* _Collected data entries_

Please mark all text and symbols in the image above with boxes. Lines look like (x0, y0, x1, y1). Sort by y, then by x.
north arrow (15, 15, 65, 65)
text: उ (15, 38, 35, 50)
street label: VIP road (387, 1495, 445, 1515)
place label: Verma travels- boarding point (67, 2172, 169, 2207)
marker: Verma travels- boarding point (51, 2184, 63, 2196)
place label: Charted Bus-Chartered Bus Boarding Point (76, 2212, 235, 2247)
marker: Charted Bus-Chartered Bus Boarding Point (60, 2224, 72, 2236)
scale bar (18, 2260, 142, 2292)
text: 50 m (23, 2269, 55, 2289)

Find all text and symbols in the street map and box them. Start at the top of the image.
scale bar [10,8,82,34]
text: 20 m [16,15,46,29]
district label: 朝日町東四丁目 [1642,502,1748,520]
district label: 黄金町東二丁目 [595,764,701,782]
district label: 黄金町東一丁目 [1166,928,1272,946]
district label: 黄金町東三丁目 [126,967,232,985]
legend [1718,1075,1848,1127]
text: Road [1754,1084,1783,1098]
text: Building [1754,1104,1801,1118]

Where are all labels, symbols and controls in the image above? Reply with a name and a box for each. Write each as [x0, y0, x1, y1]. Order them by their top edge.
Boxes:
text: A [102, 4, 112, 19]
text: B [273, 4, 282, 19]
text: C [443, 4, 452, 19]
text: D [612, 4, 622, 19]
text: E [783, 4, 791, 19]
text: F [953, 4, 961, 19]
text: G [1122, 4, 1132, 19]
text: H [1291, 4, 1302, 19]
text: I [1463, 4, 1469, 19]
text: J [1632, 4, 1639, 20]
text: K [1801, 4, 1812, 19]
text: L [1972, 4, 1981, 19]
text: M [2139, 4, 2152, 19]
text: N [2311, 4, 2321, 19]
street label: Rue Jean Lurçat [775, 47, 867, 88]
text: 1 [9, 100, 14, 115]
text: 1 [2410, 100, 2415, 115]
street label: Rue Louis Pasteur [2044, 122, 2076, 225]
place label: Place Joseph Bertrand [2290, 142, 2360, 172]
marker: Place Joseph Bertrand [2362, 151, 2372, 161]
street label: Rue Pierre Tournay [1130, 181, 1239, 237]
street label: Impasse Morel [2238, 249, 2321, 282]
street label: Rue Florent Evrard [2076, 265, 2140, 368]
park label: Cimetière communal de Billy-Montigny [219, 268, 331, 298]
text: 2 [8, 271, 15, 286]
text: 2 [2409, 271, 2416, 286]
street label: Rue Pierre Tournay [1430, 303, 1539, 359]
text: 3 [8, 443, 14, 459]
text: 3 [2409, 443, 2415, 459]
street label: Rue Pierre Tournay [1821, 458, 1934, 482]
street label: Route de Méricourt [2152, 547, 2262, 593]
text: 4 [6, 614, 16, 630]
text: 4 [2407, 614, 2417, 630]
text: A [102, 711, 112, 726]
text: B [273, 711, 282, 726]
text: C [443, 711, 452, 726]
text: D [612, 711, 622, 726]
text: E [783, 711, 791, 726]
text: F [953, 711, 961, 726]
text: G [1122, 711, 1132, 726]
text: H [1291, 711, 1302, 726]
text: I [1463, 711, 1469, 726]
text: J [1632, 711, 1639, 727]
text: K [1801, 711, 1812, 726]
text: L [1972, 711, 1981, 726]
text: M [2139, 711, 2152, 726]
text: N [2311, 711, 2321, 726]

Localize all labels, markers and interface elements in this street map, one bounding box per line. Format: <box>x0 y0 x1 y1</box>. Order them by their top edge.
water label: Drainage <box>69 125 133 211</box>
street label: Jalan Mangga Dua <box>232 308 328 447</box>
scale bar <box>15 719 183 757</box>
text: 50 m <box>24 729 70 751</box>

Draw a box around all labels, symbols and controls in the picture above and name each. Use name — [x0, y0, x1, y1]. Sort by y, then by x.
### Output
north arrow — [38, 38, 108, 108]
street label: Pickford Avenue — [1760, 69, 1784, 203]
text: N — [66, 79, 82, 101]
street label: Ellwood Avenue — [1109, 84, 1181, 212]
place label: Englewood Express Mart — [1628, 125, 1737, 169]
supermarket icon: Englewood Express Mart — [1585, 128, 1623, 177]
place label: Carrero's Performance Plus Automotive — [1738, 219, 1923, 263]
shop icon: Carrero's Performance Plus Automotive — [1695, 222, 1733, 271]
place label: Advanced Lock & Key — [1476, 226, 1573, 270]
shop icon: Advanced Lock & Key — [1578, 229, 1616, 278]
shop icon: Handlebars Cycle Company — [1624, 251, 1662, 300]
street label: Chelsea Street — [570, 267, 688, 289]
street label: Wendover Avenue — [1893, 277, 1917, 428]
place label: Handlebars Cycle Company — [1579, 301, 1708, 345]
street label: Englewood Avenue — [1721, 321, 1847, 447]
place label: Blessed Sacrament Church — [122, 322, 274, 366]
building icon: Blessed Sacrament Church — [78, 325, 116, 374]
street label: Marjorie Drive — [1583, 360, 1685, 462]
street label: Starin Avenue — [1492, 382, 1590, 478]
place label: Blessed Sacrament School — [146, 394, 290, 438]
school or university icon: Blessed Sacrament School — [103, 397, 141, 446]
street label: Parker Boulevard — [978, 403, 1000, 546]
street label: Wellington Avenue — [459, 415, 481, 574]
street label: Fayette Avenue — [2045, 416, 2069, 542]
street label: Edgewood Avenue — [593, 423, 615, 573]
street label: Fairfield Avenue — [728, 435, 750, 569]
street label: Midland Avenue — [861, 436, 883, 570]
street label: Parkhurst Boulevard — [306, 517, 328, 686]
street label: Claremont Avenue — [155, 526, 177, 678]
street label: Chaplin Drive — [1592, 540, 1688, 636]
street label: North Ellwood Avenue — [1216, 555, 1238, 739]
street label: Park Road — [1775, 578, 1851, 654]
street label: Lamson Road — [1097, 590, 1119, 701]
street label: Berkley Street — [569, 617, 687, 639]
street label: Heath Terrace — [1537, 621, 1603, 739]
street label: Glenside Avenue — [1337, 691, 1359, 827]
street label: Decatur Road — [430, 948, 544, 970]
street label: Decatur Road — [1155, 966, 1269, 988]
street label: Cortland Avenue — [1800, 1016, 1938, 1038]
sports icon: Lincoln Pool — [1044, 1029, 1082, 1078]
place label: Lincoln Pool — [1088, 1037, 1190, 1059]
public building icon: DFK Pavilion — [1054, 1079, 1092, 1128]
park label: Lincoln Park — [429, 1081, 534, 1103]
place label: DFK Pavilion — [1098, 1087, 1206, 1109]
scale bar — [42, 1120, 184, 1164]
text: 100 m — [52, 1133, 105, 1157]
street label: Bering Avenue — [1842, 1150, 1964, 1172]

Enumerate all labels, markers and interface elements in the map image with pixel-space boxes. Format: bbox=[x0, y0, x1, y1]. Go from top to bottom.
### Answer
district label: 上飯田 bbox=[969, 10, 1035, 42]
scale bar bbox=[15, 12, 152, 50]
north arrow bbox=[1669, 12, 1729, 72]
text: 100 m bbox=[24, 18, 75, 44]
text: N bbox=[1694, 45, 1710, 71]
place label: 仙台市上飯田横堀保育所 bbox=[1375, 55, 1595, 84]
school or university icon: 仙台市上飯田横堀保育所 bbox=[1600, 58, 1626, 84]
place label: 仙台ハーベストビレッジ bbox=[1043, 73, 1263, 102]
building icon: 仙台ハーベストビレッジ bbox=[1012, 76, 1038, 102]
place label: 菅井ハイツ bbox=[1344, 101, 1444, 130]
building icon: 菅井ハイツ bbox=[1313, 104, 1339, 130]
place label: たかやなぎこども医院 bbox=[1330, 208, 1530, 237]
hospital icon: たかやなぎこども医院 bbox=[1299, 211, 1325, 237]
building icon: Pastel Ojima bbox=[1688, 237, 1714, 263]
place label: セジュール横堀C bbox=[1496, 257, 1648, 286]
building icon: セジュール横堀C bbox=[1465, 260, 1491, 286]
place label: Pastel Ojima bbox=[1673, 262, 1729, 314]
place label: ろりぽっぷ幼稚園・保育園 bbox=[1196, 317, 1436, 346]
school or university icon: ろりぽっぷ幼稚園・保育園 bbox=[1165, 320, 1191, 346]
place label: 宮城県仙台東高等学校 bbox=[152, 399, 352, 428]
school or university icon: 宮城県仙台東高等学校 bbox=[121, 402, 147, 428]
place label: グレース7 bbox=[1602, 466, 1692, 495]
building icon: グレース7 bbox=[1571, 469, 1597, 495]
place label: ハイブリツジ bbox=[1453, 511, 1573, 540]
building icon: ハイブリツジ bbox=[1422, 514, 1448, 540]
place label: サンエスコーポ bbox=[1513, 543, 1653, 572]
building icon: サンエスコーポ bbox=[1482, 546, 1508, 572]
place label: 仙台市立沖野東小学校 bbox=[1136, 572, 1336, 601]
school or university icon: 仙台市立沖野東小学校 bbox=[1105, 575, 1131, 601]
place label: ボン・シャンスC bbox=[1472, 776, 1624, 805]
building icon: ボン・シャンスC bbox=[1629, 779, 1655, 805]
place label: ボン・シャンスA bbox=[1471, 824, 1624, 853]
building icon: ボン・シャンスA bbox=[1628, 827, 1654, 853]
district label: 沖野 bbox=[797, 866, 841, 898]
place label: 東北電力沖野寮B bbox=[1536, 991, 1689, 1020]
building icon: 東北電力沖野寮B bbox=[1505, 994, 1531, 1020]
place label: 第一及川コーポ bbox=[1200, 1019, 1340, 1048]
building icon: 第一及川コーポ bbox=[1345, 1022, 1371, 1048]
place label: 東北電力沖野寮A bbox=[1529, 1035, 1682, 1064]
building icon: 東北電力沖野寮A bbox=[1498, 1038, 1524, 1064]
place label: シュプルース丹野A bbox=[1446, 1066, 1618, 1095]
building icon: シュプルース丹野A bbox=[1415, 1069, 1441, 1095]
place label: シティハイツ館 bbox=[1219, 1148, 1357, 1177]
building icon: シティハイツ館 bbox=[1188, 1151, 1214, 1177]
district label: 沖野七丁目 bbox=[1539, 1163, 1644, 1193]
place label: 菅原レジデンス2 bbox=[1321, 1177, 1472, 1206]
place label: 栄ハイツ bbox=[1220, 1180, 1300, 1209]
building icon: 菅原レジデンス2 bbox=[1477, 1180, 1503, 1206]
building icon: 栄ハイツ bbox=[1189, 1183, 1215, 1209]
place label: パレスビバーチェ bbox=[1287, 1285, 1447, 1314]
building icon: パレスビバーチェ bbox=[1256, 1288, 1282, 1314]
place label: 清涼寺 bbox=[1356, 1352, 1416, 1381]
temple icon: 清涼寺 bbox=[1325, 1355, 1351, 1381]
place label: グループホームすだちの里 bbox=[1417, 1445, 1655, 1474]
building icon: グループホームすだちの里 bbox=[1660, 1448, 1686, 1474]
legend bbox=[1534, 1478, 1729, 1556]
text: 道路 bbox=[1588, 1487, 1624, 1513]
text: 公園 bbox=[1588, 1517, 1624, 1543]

* _WHAT TO PRODUCE_
Lines holding the word "scale" are the answer; copy every one from the records above.

* _ANSWER BELOW_
scale bar (18, 2260, 142, 2292)
scale bar [10,8,82,34]
scale bar <box>15 719 183 757</box>
scale bar — [42, 1120, 184, 1164]
scale bar bbox=[15, 12, 152, 50]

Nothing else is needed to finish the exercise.